**Work instruction:**
List every dollar amount given in the Kennametal excerpt below.

**Document extract:**
────────

Corporate operating loss decreased by 59 percent, or $12 million. This decrease was primarily driven by lower provisions for performance-based employee compensation programs, as well as the impact of cost reduction actions.
Outlook
Due to the present high level of uncertainty in the global economy, visibility is very limited regarding the demand in Kennametal’s served end markets and ultimately, the company’s sales levels, earnings, and cash flows.
Based on management’s best judgment in this uncertain environment, Kennametal expects organic sales for the June quarter to be down by more than 40 percent from the same quarter of the prior year. Under that circumstance, the company expects that its June quarter operating results, excluding charges related to restructuring, will be somewhat lower than its March quarter operating results, excluding charges related to impairment and restructuring.
Kennametal continues to take aggressive actions to reduce costs, including streamlining its manufacturing infrastructure. In further implementing these actions, the company expects to recognize a remaining $54 million in charges related to previously announced restructuring initiatives over the next six to nine months. The company is positioned to respond quickly to any changes in the global markets and will continue to sharply focus on cash flow.
Dividend Declared
Kennametal also announced today that its Board of Directors declared a regular quarterly cash dividend of $0.12 per share. The dividend is payable May 21, 2009 to shareowners of record as of the close of business on May 6, 2009.

────────

**Extracted entries:**
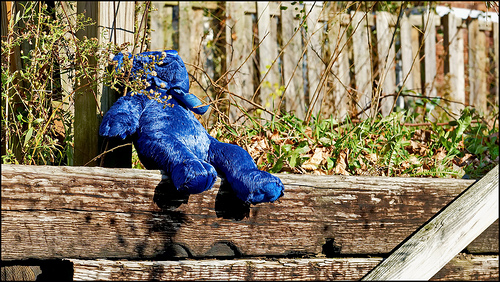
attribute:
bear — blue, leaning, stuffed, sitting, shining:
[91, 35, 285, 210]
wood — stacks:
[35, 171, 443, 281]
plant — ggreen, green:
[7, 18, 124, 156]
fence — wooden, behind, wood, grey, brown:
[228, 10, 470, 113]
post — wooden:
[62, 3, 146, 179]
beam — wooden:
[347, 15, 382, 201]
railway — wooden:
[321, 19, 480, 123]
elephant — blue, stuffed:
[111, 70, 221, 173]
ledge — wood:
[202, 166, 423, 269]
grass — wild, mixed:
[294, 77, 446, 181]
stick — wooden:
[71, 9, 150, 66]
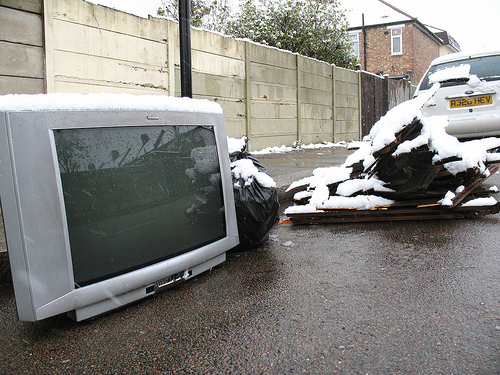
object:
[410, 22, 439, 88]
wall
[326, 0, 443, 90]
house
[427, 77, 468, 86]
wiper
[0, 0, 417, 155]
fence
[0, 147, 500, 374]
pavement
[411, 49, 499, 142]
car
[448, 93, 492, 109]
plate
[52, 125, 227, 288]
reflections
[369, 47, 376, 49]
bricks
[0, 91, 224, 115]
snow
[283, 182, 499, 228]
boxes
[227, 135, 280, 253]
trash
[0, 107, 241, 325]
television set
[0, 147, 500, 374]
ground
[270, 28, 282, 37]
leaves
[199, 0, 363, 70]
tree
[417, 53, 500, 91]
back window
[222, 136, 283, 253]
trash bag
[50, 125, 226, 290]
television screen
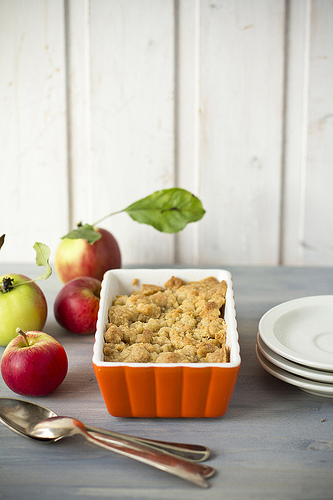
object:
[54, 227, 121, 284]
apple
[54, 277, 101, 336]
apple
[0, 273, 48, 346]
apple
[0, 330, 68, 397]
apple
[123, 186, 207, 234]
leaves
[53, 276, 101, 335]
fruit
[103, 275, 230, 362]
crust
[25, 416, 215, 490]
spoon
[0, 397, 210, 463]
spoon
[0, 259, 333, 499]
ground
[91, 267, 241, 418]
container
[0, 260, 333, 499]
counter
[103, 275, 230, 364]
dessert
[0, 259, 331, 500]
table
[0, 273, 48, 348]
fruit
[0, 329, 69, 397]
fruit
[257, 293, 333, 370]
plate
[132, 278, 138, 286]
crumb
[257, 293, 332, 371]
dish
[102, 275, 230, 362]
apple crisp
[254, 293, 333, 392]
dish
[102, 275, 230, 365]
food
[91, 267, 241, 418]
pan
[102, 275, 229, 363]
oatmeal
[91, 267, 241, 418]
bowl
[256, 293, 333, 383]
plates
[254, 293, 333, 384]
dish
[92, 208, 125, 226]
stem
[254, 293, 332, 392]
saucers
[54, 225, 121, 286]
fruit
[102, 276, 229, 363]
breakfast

────────

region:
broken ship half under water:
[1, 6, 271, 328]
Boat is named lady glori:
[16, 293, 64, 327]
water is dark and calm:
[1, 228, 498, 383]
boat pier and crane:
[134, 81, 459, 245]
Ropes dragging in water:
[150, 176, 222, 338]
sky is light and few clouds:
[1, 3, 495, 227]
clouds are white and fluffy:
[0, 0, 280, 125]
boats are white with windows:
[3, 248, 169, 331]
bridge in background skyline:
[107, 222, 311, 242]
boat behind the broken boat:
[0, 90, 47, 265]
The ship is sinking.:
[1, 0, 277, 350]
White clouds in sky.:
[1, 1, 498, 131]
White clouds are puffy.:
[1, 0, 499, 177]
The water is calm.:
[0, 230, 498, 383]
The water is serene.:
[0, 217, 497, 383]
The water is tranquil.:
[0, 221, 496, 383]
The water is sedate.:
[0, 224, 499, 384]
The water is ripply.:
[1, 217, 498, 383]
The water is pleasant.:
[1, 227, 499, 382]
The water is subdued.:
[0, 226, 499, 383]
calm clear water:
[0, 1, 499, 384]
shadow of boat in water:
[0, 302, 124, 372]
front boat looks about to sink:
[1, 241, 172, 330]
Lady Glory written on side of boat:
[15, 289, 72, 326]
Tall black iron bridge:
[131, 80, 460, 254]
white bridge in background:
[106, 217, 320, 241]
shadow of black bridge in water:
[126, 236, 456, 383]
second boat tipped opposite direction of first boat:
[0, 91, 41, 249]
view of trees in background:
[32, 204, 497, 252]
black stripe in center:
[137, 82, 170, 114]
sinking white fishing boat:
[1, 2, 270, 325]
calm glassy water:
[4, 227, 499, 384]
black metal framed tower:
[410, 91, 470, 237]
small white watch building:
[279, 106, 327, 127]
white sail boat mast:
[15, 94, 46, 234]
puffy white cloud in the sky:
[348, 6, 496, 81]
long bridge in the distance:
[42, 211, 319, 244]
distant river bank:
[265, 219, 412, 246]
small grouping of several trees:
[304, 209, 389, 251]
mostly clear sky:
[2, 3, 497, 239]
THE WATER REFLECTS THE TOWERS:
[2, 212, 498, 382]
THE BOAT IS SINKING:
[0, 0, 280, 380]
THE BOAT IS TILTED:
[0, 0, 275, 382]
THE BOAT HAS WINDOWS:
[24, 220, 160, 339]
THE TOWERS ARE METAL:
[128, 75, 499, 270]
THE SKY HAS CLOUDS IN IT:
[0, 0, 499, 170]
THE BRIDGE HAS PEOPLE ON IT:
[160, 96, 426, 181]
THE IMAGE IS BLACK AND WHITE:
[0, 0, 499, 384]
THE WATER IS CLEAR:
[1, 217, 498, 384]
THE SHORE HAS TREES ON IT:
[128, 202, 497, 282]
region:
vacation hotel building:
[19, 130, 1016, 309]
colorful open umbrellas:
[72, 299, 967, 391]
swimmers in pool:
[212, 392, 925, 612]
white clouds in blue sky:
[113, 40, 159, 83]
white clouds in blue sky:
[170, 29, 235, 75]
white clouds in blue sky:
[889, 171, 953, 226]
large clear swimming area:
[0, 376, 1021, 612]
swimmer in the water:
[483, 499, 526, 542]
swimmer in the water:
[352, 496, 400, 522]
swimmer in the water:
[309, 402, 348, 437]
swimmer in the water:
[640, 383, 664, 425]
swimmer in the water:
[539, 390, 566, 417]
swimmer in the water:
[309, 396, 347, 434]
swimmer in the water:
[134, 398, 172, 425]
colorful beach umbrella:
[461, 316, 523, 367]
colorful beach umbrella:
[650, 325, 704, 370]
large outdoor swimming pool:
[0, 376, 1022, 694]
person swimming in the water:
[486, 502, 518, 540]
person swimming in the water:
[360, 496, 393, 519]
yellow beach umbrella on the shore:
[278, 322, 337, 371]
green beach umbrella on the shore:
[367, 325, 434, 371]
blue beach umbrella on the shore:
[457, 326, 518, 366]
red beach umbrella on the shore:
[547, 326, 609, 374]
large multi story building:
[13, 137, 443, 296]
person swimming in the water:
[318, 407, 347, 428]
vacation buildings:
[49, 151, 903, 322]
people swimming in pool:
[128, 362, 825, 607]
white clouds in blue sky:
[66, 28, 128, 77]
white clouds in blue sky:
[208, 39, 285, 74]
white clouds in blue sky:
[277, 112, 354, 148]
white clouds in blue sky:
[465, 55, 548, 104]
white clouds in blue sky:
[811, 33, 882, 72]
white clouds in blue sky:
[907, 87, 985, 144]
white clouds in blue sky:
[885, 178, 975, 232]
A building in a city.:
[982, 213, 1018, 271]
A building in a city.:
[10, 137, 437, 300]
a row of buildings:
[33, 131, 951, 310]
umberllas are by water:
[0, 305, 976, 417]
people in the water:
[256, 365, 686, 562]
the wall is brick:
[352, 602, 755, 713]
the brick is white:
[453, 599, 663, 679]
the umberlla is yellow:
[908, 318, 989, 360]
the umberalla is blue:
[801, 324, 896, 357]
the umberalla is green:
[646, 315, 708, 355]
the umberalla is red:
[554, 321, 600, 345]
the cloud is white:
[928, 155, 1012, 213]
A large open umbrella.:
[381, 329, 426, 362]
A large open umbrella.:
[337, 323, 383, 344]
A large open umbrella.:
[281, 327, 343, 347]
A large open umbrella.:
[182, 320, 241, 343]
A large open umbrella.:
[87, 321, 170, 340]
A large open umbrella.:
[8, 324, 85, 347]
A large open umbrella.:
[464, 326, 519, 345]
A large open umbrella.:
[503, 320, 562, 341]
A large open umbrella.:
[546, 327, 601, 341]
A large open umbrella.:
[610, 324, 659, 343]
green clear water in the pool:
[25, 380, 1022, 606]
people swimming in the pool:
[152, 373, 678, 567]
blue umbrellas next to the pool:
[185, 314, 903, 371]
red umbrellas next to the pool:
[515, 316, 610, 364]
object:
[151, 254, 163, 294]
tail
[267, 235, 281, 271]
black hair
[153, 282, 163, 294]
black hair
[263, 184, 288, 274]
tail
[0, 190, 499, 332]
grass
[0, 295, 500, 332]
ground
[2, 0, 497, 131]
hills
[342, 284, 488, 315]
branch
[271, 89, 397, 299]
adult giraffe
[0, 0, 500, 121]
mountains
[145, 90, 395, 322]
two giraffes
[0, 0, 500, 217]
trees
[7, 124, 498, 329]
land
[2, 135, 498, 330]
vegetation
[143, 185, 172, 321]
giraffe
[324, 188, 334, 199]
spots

────────

**Reply to the task:**
$12 million
$54 million
$0.12 per share